Bepolar : Vous y parlez aussi des Persona, ce qui n’est pas nous mais ce que l’on pense que l’on est nous même. C’est ce à quoi vous fait pensez la vie numérique ?
Maxime Girardeau :Oui c’est exactement l’idée. Les Persona, littéralement le masque en latin, rassemblent cette notion que nous portons tous un masque face à l’autre, consciemment et inconsciemment. Nous voulons projeter de nous une image, où nous gommons des aspects de notre personnalité. Nous le faisons tous, sans exception. Les réseaux sociaux amplifient ce réflexe et les algorithmes nous renforcent dans l’exposition d’une version alternative de nous-même. L’influence des filtres Snapchat sur les plus jeunes en est un des marqueurs actuels
Bepolar : C’est votre premier roman, qu’est-ce qui vous a donné envie d’écrire ?

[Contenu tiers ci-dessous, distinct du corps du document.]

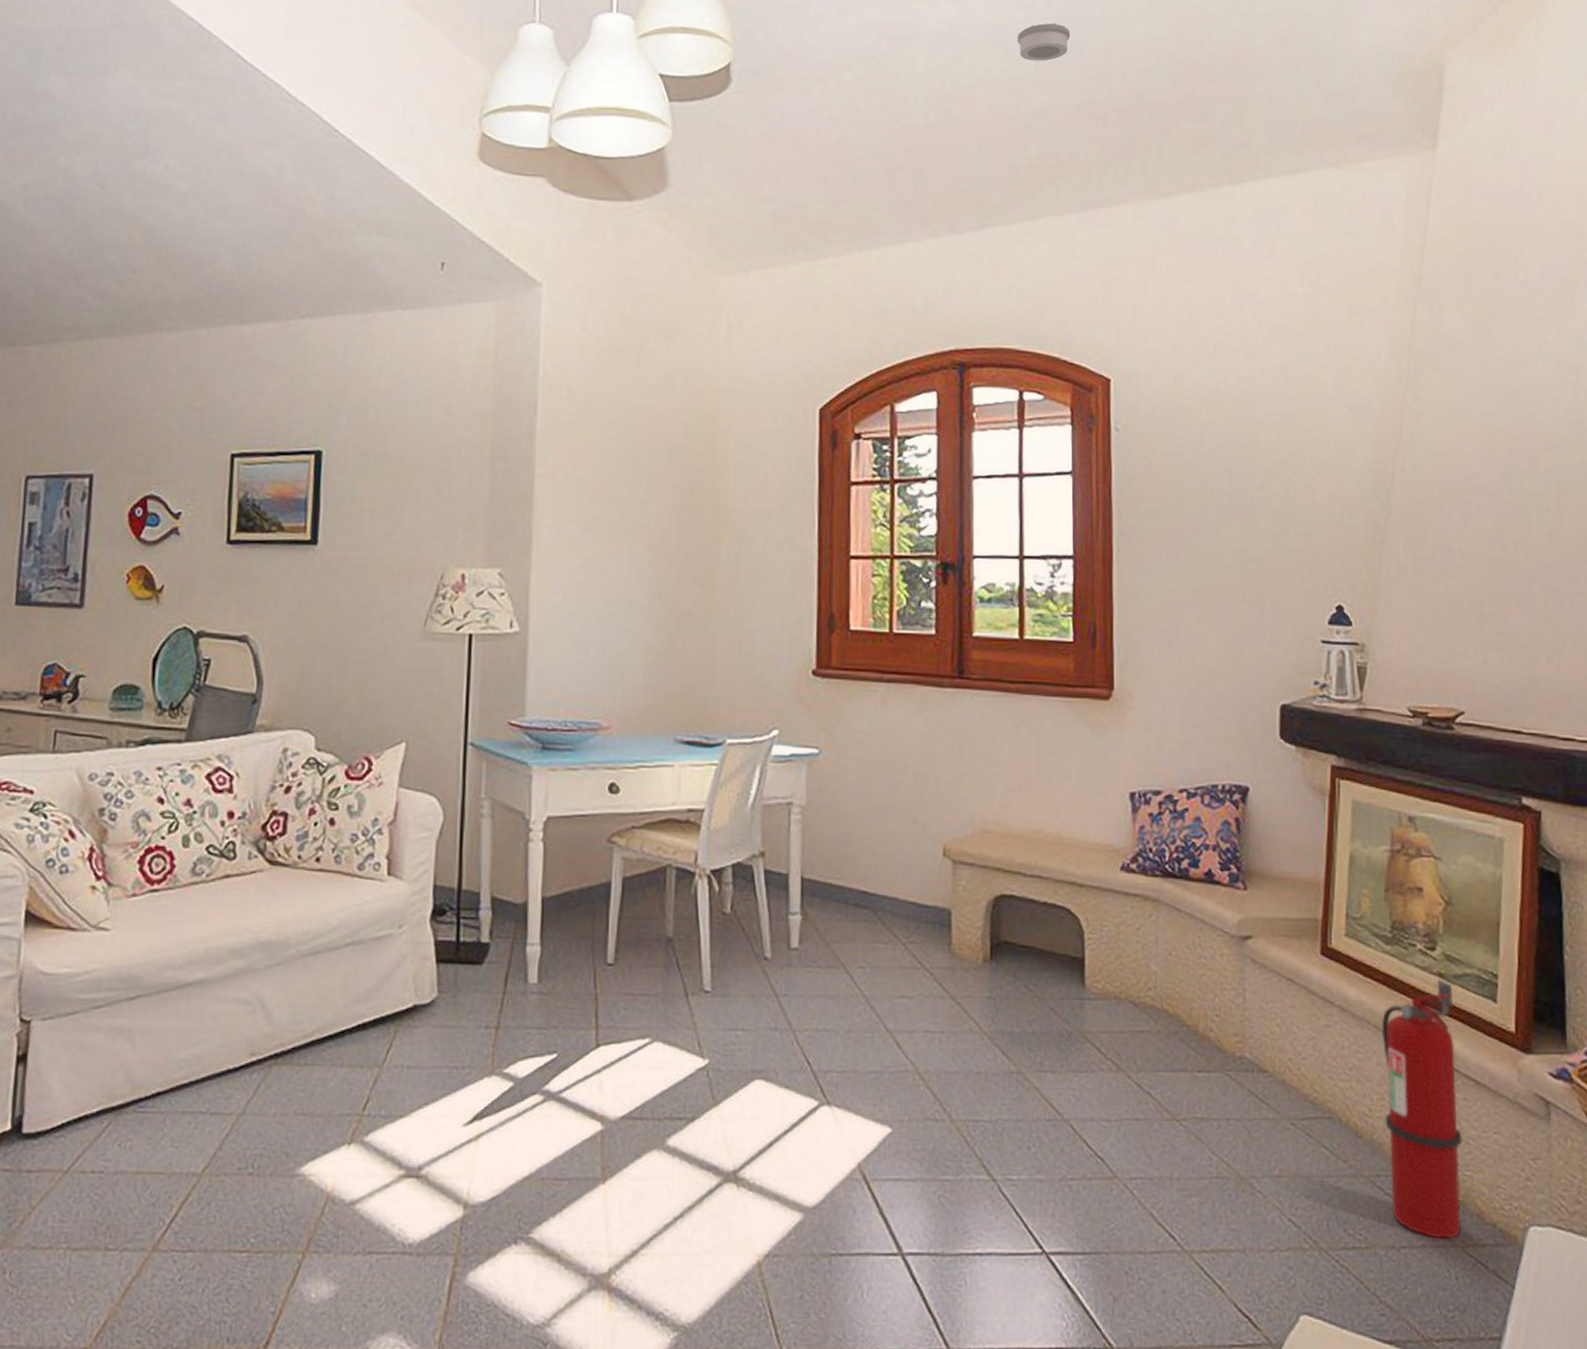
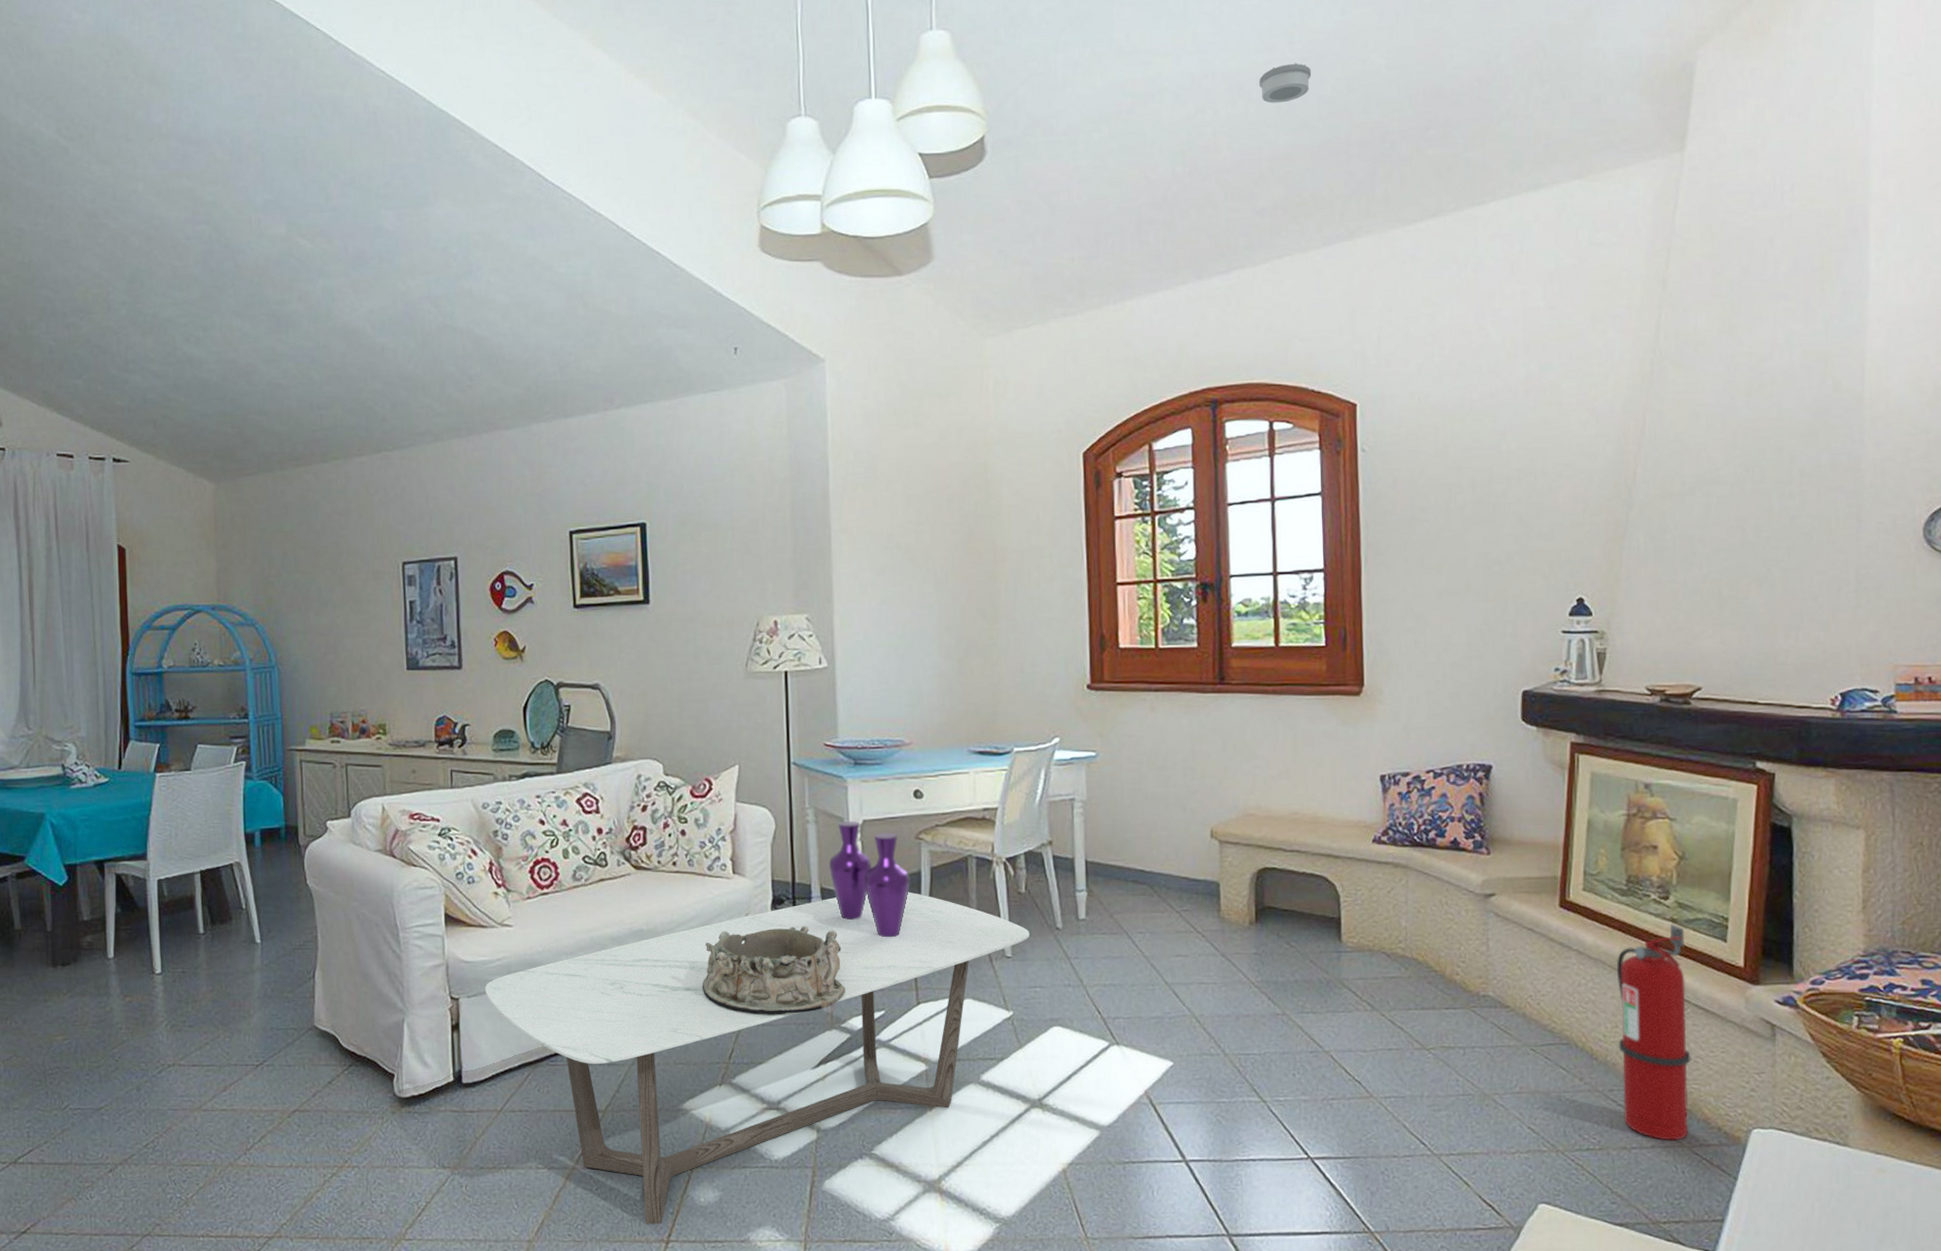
coffee table: none [64,906,733,1328] -> present [484,892,1030,1224]
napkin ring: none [337,943,513,1054] -> present [702,926,846,1014]
vase: none [503,815,599,963] -> present [829,820,911,938]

Maxime Girardeau :Un livre déjà, ALEX de Pierre Lemaitre, et un besoin de revenir à quelque chose de simple, écrire. Sortir pour un temps, du digital, du marketing, des grosses entreprises, de tout ce qui a constitué mon quotidien pendant une décennie. Je voulais retourner à ce que je faisais quand j’étais plus jeune.
Bepolar : J’imagine que vous avez déjà l’idée d’un prochain roman en tête. Sur
quoi travaillez vous actuellement ?
Maxime Girardeau :Je travaille en effet sur un autre roman, qui paraîtra également chez Fayard/Mazarine. Nous suivrons à nouveau Franck, Elga ainsi que d’autres personnages, nouveaux et anciens.
Bepolar : Quelles sont vos prochaines dates de dédicaces ?
Maxime Girardeau :Je peux d’ores et déjà vous confirmer que je participerai au salon Rosny Soit Qui Mal Y Pense 4, à la Fnac Rosny 2, le 16 mai, ainsi qu’au salon du livre de Saint Omer, le 10 et 11 octobre. D’autres dates se préparent, mais pour l’instant je ne peux pas vous les confirmer.